We argued that the risks and challenges of digitally interoperable enterprise architectures that define the environment of contemporary organisations cannot be understood solely by looking at the traditional distinction between hierarchies and markets, but on asynchronous and decentralised interactions over digital networks aided by ICT devices as both the sources and channels of knowledge and information. Associated with that is also a cultural change which requires every individual to make instant decisions and take responsibilities, which directly affects the costs of transacting within such arrangements and the gains that organisations can make.
Co-operation and trust based relationships become essential for the functioning of these new networking technologies and their governance arrangements. Unfortunately, this has not being paralleled by a similar evolution in the relationship between the political and technological domains and thus their governance is incoherent and unbalanced. These processes, however, are difficult to understand just by addressing static transaction costs, but need to incorporate also an understanding of the political costs associated with the enforcement of the standards and policies for the development of networks.
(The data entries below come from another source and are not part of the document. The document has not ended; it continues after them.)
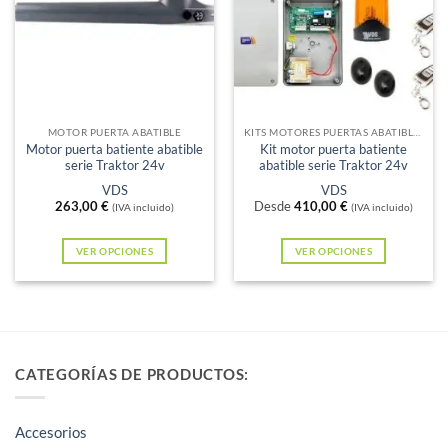
Sin existencias
Sin existencias
MOTOR PUERTA ABATIBLE
KITS MOTORES PUERTAS ABATIBLES
Motor puerta batiente abatible
Kit motor puerta batiente
serie Traktor 24v
abatible serie Traktor 24v
VDS
VDS
263,00
€
Desde
410,00
€
(IVA incluido)
(IVA incluido)
VER OPCIONES
VER OPCIONES
Este
Este
producto
producto
tiene
tiene
múltiples
múltiples
variantes.
variantes.
CATEGORÍAS DE PRODUCTOS:
Las
Las
opciones
opciones
Accesorios
se
se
These involve shared processes, joint-control and divergent incentive structures.
Therefore, enhancing the integration of information resources may not automatically increase control and reduce risk, but some concepts and heuristics from the governance model we suggest could aid in managing such risk. However, it will be essential to consider the following aspects: a) the networks of firms involved, and how these are organized globally and regionally; b) the distribution of corporate power and the mechanisms of hierarchy and authority within those networks; and c) the institutions (including government and non-government) agencies, that influence strategy in the particular locations absorbed into the chain; and d) the implications of all of these for technological upgrading, value adding and capturing, economic prosperity etc. for the various firms as well as the nations absorbed in these networks.
To be sure, the development of information infrastructures is the result of contingent, interwoven and dynamic relationships between actors that coordinate over the development and future growth of, for example, the standards to be used in such infrastructure. However, as we hope to investigate in the future, this means looking at environmental externalities and transactions which cannot always be accounted for or measured, but then become relevant for the research and study of networks as well as other emerging configurations across organisational boundaries. This implies that a multi-disciplinary effort towards a new programme of governance in relation to the research and study of Global ICT Programmes is needed to examine the ways in which such programmes are re-defining traditional forms of organisation and governance, which reaches beyond the legal or contractual boundary of organisations and how the risks and challenges associated with the transition towards Global ICT Programmes are understood differently across different countries and domains.